Cigarettes can be used as a medium of exchange, but in the US and Canada at least, it is illegal for private citizens or corporations to make currencies that compete with the official currency of the country (I imagine it is the same for most countries). Pedantic maybe, but an important distinction I think.

Is legality really a criterium for a medium of exchange to be considered a currency, though? As you said, it is illegal to make parallel currencies but that doesn't automatically make them non-currencies. You wouldn't call them illegal currencies if they weren't currencies. But maybe there are other criteria that I'm not aware of that distinguish the thing that cryptocurrencies are from what we traditionally refer to when saying "currency", the same goes for cigarettes. I guess we shouldn't call them cigocurrency only because they can be used as a currency.

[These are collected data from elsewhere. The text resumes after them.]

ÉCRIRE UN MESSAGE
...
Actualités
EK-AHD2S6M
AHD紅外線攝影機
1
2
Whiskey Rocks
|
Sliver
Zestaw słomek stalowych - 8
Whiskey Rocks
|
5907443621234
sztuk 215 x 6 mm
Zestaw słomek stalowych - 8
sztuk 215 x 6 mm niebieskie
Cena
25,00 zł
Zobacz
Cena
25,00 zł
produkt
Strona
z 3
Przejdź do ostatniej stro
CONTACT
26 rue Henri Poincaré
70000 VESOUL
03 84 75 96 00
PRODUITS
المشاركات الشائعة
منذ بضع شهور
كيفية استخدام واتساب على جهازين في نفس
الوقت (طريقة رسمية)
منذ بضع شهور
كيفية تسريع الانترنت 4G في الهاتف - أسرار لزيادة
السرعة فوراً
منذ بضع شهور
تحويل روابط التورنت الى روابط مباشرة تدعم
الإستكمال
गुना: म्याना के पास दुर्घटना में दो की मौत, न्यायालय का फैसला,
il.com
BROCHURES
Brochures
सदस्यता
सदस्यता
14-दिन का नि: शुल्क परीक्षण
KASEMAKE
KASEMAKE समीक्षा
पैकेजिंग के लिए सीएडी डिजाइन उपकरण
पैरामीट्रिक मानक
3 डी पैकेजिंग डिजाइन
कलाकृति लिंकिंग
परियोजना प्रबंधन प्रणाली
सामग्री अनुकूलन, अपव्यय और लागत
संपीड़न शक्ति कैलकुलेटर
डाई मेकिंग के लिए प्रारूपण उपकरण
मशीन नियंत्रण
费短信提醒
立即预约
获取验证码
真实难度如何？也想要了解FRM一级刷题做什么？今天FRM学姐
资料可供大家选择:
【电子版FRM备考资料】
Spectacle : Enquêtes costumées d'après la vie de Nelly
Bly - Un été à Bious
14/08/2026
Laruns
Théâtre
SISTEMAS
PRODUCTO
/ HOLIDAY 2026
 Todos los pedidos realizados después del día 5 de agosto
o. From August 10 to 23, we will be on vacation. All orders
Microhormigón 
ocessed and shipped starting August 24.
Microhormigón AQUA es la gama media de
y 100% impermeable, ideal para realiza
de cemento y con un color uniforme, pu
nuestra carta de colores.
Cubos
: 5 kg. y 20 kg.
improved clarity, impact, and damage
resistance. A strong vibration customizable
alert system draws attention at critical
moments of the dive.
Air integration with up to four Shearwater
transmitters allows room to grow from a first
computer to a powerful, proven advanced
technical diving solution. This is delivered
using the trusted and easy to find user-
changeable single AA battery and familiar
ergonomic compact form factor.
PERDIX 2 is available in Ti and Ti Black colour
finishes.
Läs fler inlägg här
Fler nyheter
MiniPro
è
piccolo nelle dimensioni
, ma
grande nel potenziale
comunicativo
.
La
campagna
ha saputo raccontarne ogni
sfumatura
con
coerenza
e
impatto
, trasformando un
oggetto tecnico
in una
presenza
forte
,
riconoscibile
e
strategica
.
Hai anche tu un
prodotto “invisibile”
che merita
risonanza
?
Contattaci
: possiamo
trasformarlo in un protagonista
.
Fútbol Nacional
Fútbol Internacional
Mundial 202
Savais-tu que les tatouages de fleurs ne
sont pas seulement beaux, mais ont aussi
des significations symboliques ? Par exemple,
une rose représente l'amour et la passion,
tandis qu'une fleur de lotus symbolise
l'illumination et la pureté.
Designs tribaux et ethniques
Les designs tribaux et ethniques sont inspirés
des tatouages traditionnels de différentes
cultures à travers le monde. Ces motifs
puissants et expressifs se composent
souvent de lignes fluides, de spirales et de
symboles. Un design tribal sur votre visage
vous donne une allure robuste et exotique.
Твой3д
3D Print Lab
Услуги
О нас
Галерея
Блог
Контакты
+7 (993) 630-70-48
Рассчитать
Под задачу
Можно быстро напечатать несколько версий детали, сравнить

27 minutes ago, cyanobacteria said:

In summary the book's main claims were that Marx claimed the state must be abolished to achieve communism as it's an outcropping of capitalist violence which allows the contradictions of capitalism to be forcibly rectified by exploitation and suppression of the proletariat.  Crytocurrency allows the state to be made obsolete to the proletariat by allowing democracy itself to be implemented on the blockchain in a way that allows the people to control the printing if money, as well as the flow of money, and to not just vote through the blockchain as a method of vote submissions which are collected, interpreted, and carried out by people, but in a way where the votes are carried out by smart contracts on the blockchain themselves, carried out by the people who collectively agreed, and by the literal objects, parts of the Internet Of Things, which are controlled by the blockchain.  It brings about serious issues involving liberation of humans from the machine nanny we've created, but this greater voluntary servitude, just as democracy itself in its present form is voluntarily served, allows greater freedom in other ways as a tradeoff.  It also relates to the removal of the dichotomy between technology in nature, claiming that the blockchain is the next iteration of life, silicon life in this case, for various thermodynamic reasons.  Some of it seemed wishy washy, but the overall ideas seemed like a good linkage to other peoples' thoughts on cybersocialism

As for word etymology, language is made up and it's the term people know, it's too late to change it.  It's currency using cryptography, the name is fine.  The currency is primarily defined by the private keys which are private

Hmmm, not really sure if I understand. I'm generally sceptical of using complex automated technology for decision making in political processes, but I'm not sure in how far that relates to what you were saying.